EAST TEXAS ROOTS
Marshall, Texas became known as the Athens of Texas, in reference to the ancient Greek city state. The city was founded in 1841 during the Republic of Texas era (1836 to 1845), with a land grant from Peter Whetstone and Isaac Van Zandt.
The city's growing importance was confirmed when Marshall was linked by a telegraph line to New Orleans, becoming the first city in Texas to have a telegraph service. It was also the first city in Texas to use electricity.
By 1860 the city was the fourth largest city in Texas and the richest county with more slaves than any other in the state. It became the political and production center of the Confederacy during the Civil War.
The county had more slaves than any other in the state, making it a hotbed of anti-Union sentiment.
K. M. Van Zandt writes that in 1859, “Agitators for the North came to incite the Negro slaves to rebellion”. In 1861, a military company was organized and known as “Bass’s Gray”. K. M. Van Zandt served in this unit as 2nd Lt.

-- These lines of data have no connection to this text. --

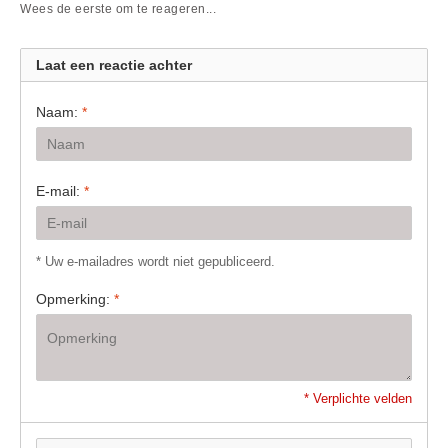
Wees de eerste om te reageren...
Laat een reactie achter
Naam:
*
E-mail:
*
* Uw e-mailadres wordt niet gepubliceerd.
Opmerking:
*
* Verplichte velden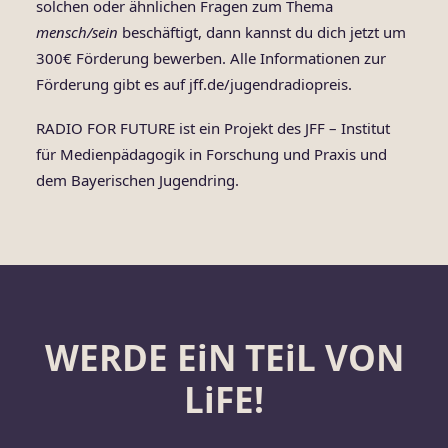
solchen oder ähnlichen Fragen zum Thema
mensch/sein
beschäftigt, dann kannst du dich jetzt um
300€ Förderung bewerben. Alle Informationen zur
Förderung gibt es auf
jff.de/jugendradiopreis
.
RADIO FOR FUTURE ist ein Projekt des JFF – Institut
für Medienpädagogik in Forschung und Praxis und
dem Bayerischen Jugendring.
WERDE EiN TEiL VON
LiFE!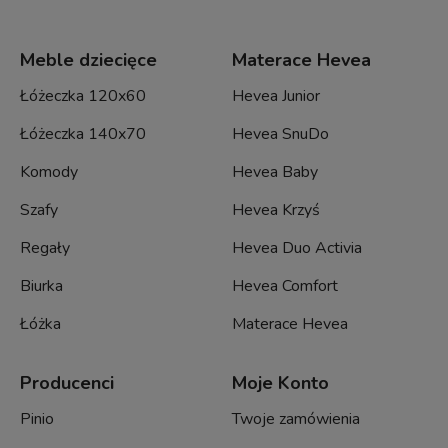
Meble dziecięce
Materace Hevea
Łóżeczka 120x60
Hevea Junior
Łóżeczka 140x70
Hevea SnuDo
Komody
Hevea Baby
Szafy
Hevea Krzyś
Regały
Hevea Duo Activia
Biurka
Hevea Comfort
Łóżka
Materace Hevea
Producenci
Moje Konto
Pinio
Twoje zamówienia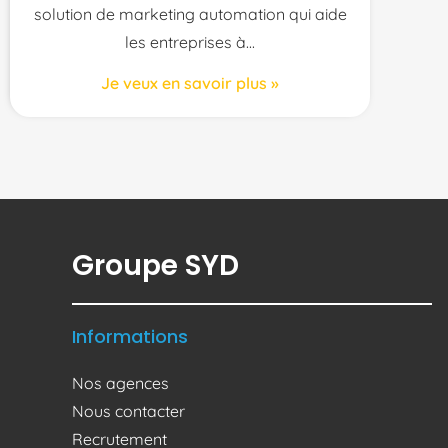
solution de marketing automation qui aide
les entreprises à
Je veux en savoir plus »
Groupe SYD
Informations
Nos agences
Nous contacter
Recrutement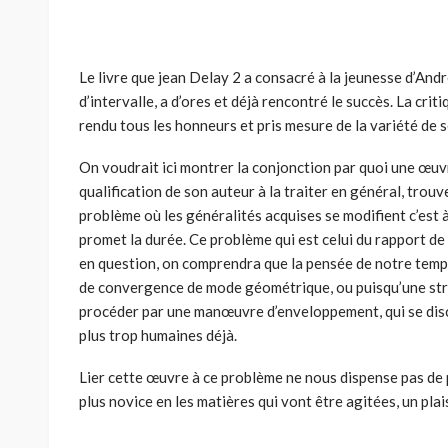
Le livre que jean Delay 2 a consacré à la jeunesse d’And
d’intervalle, a d’ores et déjà rencontré le succès. La critiq
rendu tous les honneurs et pris mesure de la variété de s
On voudrait ici montrer la conjonction par quoi une œuv
qualification de son auteur à la traiter en général, trouve
problème où les généralités acquises se modifient c’est à 
promet la durée. Ce problème qui est celui du rapport de 
en question, on comprendra que la pensée de notre temps 
de convergence de mode géométrique, ou puisqu’une stra
procéder par une manœuvre d’enveloppement, qui se disc
plus trop humaines déjà.
Lier cette œuvre à ce problème ne nous dispense pas de 
plus novice en les matières qui vont être agitées, un plai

FOOTNOTE: “Fear of Northern agitation and Negro insurrections was widespread throughout the South. During this period, home guards and vigilance committees were formed by man communities and all Northerners were suspect.
At Fort Worth, two men, Burley and Crawford, were hanged; and the popular editor of the Fort Worth Whig Chief, A. B. Norton, was forced to discontinue publication of the paper and fled the country.”
[Source: Force Without Fanfare: Autobiography of K. M. Van Zandt]
By 1862, fear and panic spread throughout northern and eastern Texas and culminated in the: Great Hanging at Gainesville, 1862.